Over the last couple of days, Nakuru doctor Magari Gikenyi has been all over major news outlets following his decision to take the president to court and have him compelled to swear in the six judges and magistrates that he refused to earlier. However, as more and more details concerning his court case filings begin to emerge, it is unclear whether his is a serious endeavour, or perhaps an expedition undertaken for amusement.
Magari Gikenyi, a general surgeon undertaking trauma consultancy at the Nakuru Level Five Hospital, wants the court to declare the nominees duly appointed.
He argues that the President’s action contravenes the law hence should be quashed. The petitioner wants the court to order the six judges to be sworn in within 14 days and be allocated duties within 30 days and their pay grades revised immediately in their new roles to fit in the third arm of the government.

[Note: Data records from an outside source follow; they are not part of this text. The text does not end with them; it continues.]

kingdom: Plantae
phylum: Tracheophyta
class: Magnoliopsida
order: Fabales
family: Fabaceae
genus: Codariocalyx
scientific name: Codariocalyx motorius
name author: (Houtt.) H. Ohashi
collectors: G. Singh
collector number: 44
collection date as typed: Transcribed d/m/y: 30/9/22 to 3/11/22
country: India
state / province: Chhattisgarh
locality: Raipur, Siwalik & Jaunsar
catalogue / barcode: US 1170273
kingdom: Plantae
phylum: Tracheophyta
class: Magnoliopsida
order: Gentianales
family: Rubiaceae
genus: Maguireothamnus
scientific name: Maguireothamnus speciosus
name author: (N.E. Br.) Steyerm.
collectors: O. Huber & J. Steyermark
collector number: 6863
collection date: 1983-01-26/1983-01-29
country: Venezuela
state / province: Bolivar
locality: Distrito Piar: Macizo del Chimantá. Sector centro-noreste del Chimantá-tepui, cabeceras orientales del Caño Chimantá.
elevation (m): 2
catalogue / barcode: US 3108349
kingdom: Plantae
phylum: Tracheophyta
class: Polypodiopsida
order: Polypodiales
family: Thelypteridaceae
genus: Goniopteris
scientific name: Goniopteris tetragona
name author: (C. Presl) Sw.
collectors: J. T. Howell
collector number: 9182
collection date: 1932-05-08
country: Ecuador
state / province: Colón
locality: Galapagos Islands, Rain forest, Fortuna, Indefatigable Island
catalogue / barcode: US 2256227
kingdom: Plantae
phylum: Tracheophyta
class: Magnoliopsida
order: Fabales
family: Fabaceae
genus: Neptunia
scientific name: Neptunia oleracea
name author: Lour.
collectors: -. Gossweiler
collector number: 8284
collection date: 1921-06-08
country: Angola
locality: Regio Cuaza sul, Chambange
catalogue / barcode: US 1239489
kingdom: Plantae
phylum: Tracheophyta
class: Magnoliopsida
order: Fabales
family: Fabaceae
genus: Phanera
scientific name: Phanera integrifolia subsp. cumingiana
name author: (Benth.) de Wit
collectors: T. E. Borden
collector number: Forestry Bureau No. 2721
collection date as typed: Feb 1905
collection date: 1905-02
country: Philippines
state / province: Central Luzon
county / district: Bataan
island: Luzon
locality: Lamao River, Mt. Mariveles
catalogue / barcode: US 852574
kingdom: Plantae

However, a perusal through his court fillings brings to fore quite some unusual claims. Dr. Gikenyi claims that Uhuru Kenyatta should in fact compensate the six judges, reason being that his rejection of their recommendations caused them Post-traumatic stress disorder (PTSD).
PTSD is mainly common in soldiers who have finished serving in their deployment areas, or anyone who has experienced a traumatising episode.
He wants an order issued of compensation for psychological and other forms of suffering as a result of the president and respondents’ actions.
The Head of State has been listed as the first respondent, the attorney general as the second respondent, Chief Justice Martha Koome as third respondent and the attorney general in his individual capacity as 4th respondent.
Justice George Odunga and Joel Ngugi were among a five-judge bench of the High Court that recently declared President Kenyatta’s pet project, Building Bridges Initiative (BBI), unconstitutional, null and void.
The President’s action was seen as punitive to the judges who had been nominated for appointment to the Appellate court.